◆ Saved entries:
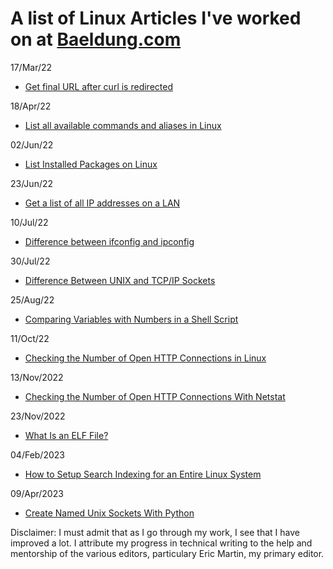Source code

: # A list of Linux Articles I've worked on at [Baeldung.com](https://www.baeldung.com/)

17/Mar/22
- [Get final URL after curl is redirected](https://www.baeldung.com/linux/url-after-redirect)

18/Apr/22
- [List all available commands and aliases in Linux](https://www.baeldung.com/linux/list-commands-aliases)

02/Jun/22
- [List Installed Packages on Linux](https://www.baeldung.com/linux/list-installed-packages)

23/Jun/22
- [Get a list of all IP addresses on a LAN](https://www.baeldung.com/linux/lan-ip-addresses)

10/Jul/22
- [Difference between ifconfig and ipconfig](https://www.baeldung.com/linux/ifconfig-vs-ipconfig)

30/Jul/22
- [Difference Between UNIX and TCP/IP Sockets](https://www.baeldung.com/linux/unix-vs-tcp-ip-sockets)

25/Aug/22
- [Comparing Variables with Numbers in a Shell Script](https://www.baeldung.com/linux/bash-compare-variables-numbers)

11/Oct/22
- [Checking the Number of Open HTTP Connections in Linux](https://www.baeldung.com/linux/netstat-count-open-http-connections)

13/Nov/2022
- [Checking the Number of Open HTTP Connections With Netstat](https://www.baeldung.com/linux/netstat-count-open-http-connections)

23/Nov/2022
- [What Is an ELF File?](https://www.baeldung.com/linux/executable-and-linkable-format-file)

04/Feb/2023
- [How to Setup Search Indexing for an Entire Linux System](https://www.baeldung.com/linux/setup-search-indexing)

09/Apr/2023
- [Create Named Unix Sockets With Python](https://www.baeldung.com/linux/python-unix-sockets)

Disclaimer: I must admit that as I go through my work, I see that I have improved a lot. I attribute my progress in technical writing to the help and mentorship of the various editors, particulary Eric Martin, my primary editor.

◆ WHAT IS NEEDED: Line count for the word "Connections": give the number of lines in the entries above that contain it, and nothing more.

◆ FINISHED TASK: 2